Rom-coms as we know it
Directed by: Greg Berlanti
Written by: Ian Deitchman, Kristin Rusk Robinson
Starring: Katherine Heigl, Josh Duhamel and Josh Lucas
There’s a saying that tragedy loves comedy, and in the case of this heart-warming Katherine Heigl and Josh Duhamel rom-com fix, Life As We Know It, comedy definitely manages to weasel its way into a pretty depressing situation with that all too simplistic and predictable Hollywood feel. While this flick is intended to be a no-brainer viewing, it is disappointing in the sense that the premise actually holds potential for surprising and interesting insights into the dynamics of family life and the difficulties faced by fresh young parents when it comes to raising a child. Unfortunately, Life As We Know It, plays its story and characters in the straightforward style and conventions of the unmemorable romantic comedy formula as we’ve come to know it.
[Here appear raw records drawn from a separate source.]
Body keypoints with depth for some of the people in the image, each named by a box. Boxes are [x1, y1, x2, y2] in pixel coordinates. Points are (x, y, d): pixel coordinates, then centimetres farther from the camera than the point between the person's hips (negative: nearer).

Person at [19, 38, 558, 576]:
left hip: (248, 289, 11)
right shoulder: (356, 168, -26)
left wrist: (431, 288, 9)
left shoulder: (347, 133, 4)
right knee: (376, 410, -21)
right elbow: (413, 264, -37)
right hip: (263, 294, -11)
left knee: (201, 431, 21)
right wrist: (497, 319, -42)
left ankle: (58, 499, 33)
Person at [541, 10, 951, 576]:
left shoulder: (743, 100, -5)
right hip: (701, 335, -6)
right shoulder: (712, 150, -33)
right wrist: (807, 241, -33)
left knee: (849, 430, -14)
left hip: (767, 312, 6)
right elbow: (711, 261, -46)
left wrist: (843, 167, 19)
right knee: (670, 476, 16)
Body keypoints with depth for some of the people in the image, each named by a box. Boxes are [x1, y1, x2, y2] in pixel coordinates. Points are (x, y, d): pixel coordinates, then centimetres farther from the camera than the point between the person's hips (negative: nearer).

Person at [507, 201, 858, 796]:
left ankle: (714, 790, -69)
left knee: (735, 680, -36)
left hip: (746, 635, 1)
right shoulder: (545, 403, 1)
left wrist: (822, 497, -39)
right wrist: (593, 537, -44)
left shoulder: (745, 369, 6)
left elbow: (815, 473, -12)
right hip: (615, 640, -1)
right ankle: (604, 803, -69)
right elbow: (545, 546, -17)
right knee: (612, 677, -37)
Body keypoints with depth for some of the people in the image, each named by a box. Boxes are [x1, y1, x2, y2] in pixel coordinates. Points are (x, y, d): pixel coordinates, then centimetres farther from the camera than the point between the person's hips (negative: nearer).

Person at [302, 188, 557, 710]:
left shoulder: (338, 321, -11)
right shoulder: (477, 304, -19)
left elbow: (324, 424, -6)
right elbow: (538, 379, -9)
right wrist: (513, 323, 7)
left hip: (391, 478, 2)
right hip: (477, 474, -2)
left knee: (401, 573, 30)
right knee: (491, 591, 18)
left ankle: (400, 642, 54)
Holly (Heigl) and Messer (Duhamel) are two opposing personalities. While Holly is successfully running a small bakery and expanding her work into restaurant potential, Messer is a network sports director who lets basketball games and multiple sexual partners take up most of his life. When the two are set up on a blind date by their best friends, who happen to be a married couple, their differences have them avoiding contact with each other as much as they possibly can. This, however, is made difficult when Holly and Messer become godparents to the daughter of their two best friends – Sophie – who falls into their care when her parents unexpectedly die in a car accident.
Raised on tried and tested conventions of previous fail-proof crowd-pleasing romantic comedies, Life As We Know It nevertheless grows into a story that is more original and distinctive than most other eye-rolling love stories that involve two people who initially hate each other due to the polar extremes of their personalities. While bringing a baby into the mix contributes to more meaningful life lessons that require the characters to sacrifice career advancements and their own fears of becoming a responsible parent for Sophie’s happiness, many of these heartfelt moments are poor ways of compensating for dull jokes regarding baby poop and vomit, the unchallenging gender roles taken on by the two characters and the intensely flat happy ending that has been recycled time and time again in movies.
Having said that, Katherine Heigl and Josh Duhamel have on-screen chemistry as a struggling, but endearing couple, enabling them to dominate most of the screen time without the need for slapstick sidekick actors that force humour onto the audience with their stupidity or eccentricity. In this way, Life As We Know It uses its baby factor as a way of exploring ideas of parenthood and romantic love as two intimately bound experiences, without diverting its attention to dumb jokes or unnecessarily inappropriate gags that mostly try to fill up time in other romantic comedies. With only a few additional scenes that don’t really need additional viewing, Life As We Know It, is a straightforward flick that could have been a little more provocative and interesting if it had fully embraced the baby’s presence as something more than just an excuse to glue two opposing people together. It’s not enough to have you laughing out loud, but its disappointing qualities won’t have you staying up at night.